▶ What to work on
(A) According to the yearbook listing, in what year and in what city was American Abstract Artists founded?
(B) Copy the part of the yearbook listing starting with "AAA Officers for" and going on through "the 21st century.".
(C) Proceed with the yearbook listing from the point where it stops.

▶ Reading text
George L. K. Morris [essay]

[American Abstract Artists] George L. K. Morris [essay]: AMERICAN ABSTRACT ARTISTS 1939. New York: Metropolitan Printers, Inc. for American Abstract Artists, 1939. First edition. Quarto. Blue card covers decorated in red and black. Red plastic binding. [100] pp. 42 collotype plates representing work by forty-two artists, with biographical notes opposite each plate. Introductory essay. Exhibition list. Covers uniformly rubbed and sunned to edges. Several leaves neatly detached and laid in. A very good copy of this fragile and elaborate production. Scarce.

7.5 x 10 plastic-bound yearbook with 42 full-page collotype plates representing work by forty-two artists, with biographical notes opposite each plate. Introductory essay by George L.K. Morris; list of AAA exhibitions, 1937-1939.

Contains 42 full-page collotypes from Josef Albers, Rosalind Bengelsdorf, Ilya Bolotowsky, H. Bowden, Byron Browne, Giorgio Cavallon, A. N. Christie, [?] Cohen, Werner Drewes, John Ferren, Susie Frelinghuysen, A. E. Gallatin, Fritz Glarner, Durnell Grant, Balcomb Greene, Gertrude Greene, Haaniah Harari, Carl Robert Holty, Harry Holtzman, Dorothy Joralemon, Ray B. Kaiser, G. Kamrowski, Frederick Kann, Paul Kelpe, Ibram Lassaw, Alice Trumbull Mason, George I. McNeil, George L. K. Morris, I. Rice Pereira, A. D. F. Reinhardt, Ralph M. Rosenborg, Louis Schranker, Charles G. Shaw, Esphyr Slobodkina, David Smith, Albert Swiden, Rupert Davidson Turnbull, Vaclav Vytlacil, Warren Wheelock, Harry I. Wildenberg, Robert Jay Wolff, and Wilfrid Zogbaum.

AAA Officers for 1939: Balcomb Greene, Chairman; Albert Swiden, Secretary; and Paul Kelpe, Treasurer.

American Abstract Artists was founded in 1936 in New York City, at a time when abstract art was met with strong critical resistance. During the 1930s and early 1940s, AAA provided exhibition opportunities when few existed. Its publishing, panels and lectures provided a forum for discussion and gave abstract art theoretical support in the United States. AAA was a predecessor to the New York School and Abstract Expressionism, and contributed to the development and acceptance of abstract art in the United States. American Abstract Artists is one of the few artists’ organizations to survive from the Great Depression and continue into the 21st century.

Here is the Editorial Statement from American Abstract Artists 1938 Yearbook:

By the fact of their active existence and production, the American Abstract Artists express the authenticity and autonomy of the modern art movement in the United States. The word abstract is incorporated into our title as a provisional gesture so that we can be identified as a particular group in our effort to clarify growing and actively significant concepts of art.

▶ The data
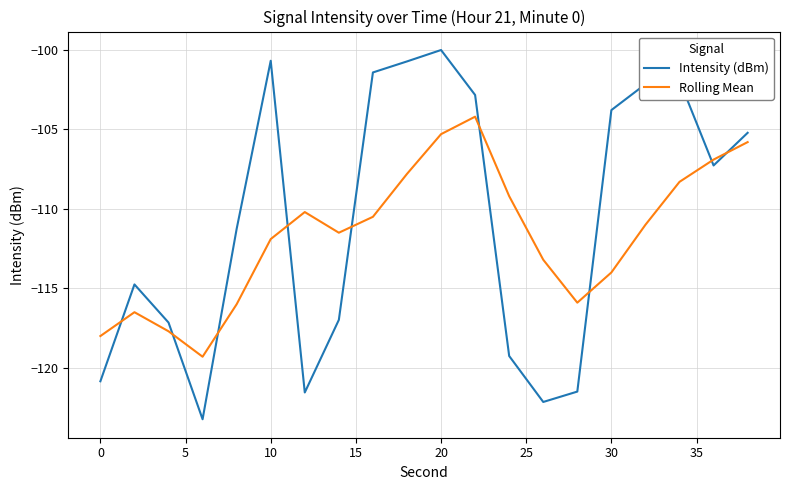

How many lines are shown in the chart?

2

▶ Answers in order
(A) 1936, in New York City.

(B)
AAA Officers for 1939: Balcomb Greene, Chairman; Albert Swiden, Secretary; and Paul Kelpe, Treasurer.

American Abstract Artists was founded in 1936 in New York City, at a time when abstract art was met with strong critical resistance. During the 1930s and early 1940s, AAA provided exhibition opportunities when few existed. Its publishing, panels and lectures provided a forum for discussion and gave abstract art theoretical support in the United States. AAA was a predecessor to the New York School and Abstract Expressionism, and contributed to the development and acceptance of abstract art in the United States. American Abstract Artists is one of the few artists’ organizations to survive from the Great Depression and continue into the 21st century.

(C)
Abstract, like so many other words, is too often used as an idiosyncratic suggestion, rather than as a concept which defines particular values. To understand abstract art is, in reality, no more a problem than understanding any and all art. And this depends upon the ability of the individual to perceive essentials, to perceive that which is called universally significant, and to evaluate the unity and relationship that is contained in any work.

As the first and only comprehensive organization of its type in the United States, we are faced with the familiar problem of a largely unsympathetic and biased criticism, a criticism which merely negates, condemns, or ridicules. There is, however, a more encouraging response to our exhibitions and lectures, a response that could be especially experienced only by the form and action of a representative and authentic organization. Individuals working and studying against the odds of isolation can now be articulate and related to others working in similar directions.

The membership of this group is homogeneous to the extent of its recognition of the mutual problems and limitations, and in its willingness to cooperate in the presentation and solution of these problems. We are, as in any group, heterogeneous and diverse in our concepts.

To place artistic, or any cultural effort on the level of a competition is to negate the method and meaning of knowledge. American Abstract Artists dedicates itself to the problems of the artist and student, presented in the terms of method and activity that define the artist; and limits itself accordingly for the purpose of clarification. As to the question of which aspects of life affect the artist in his effort, this is demonstrated by the character and efficacy of his activity and production; for this we present the individual artist.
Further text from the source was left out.